Wolf News

06
Apr

Springtime is puppy time

The days are getting warmer in the Mexican wolf recovery area. Snow is melting fast. Fat buds appear on the cottonwood trees in the valleys. Mexican wolf packs, after spending the winter following herds of elk over long distances, are getting ready to settle down to raise their puppies. Most lobo pups are born between the middle of April and the middle of May.
There may be at least one new pack of lobos this year. A two-year-old male from the Hawk’s Nest Pack in Arizona left his old pack in February. For the past six weeks M1155 has been found with a female wolf in New Mexico.
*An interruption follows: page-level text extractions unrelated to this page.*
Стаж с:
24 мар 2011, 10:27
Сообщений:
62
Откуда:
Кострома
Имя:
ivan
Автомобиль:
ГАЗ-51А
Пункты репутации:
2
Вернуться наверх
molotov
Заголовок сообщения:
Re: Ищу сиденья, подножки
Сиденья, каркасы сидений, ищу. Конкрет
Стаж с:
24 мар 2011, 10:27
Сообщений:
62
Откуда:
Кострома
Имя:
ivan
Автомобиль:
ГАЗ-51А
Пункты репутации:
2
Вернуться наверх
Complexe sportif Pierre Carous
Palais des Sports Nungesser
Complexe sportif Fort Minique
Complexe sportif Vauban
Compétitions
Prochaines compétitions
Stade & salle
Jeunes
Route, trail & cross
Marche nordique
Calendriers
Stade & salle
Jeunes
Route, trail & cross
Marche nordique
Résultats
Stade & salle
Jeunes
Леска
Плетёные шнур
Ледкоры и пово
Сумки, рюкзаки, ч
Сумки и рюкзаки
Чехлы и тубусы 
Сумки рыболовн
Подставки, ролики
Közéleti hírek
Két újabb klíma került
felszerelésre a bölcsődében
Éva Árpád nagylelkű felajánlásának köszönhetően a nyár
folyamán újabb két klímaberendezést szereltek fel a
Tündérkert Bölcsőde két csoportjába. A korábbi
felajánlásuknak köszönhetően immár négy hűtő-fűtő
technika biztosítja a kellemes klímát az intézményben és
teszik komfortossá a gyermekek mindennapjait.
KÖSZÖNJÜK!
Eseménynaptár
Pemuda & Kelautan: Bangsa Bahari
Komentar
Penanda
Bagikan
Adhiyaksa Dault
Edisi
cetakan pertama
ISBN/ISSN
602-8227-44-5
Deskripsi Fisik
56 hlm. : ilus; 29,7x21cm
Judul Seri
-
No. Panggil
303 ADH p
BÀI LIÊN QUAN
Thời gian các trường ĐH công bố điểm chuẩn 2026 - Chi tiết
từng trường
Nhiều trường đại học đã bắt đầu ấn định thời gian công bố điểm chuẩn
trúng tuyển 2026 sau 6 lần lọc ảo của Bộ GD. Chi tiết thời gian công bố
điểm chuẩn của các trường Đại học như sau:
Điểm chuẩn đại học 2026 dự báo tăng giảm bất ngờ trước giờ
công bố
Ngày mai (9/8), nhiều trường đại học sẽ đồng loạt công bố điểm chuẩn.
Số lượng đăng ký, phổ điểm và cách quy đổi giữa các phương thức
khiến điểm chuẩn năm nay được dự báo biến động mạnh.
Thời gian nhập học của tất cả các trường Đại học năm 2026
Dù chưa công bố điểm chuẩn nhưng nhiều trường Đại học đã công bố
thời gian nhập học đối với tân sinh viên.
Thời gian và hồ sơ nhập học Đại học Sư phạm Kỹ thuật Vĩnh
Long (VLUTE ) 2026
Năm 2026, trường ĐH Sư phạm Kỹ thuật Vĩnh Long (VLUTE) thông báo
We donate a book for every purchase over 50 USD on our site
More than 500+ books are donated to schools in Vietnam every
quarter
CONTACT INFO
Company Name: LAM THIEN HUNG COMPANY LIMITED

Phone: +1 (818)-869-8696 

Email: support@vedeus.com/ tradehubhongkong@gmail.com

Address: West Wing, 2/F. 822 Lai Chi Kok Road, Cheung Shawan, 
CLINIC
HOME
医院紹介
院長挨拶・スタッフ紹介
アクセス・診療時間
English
She is three-year-old F1106. The field team hasn’t yet called this pair a pack or given them a pack name, but it seems likely they may stay together and raise a family.
Mexican wolf mothers give birth to their puppies in a den, which may be a hole among some rocks or a burrow dug into the earth under a tree. Dens are usually located within a mile of water, often on a hillside with a good view of any animal or person who approaches.
Newborn lobo puppies can’t see or hear, but they are born knowing how to suck. They grow rapidly on a diet of their mother’s milk. She cleans the little pups and keeps them warm. Because the puppies won’t go outside the den for several weeks after birth, project biologists won’t know for sure which packs have puppies until later in the spring or summer. Follow the Pack will let you know when we find out more about this year’s pups.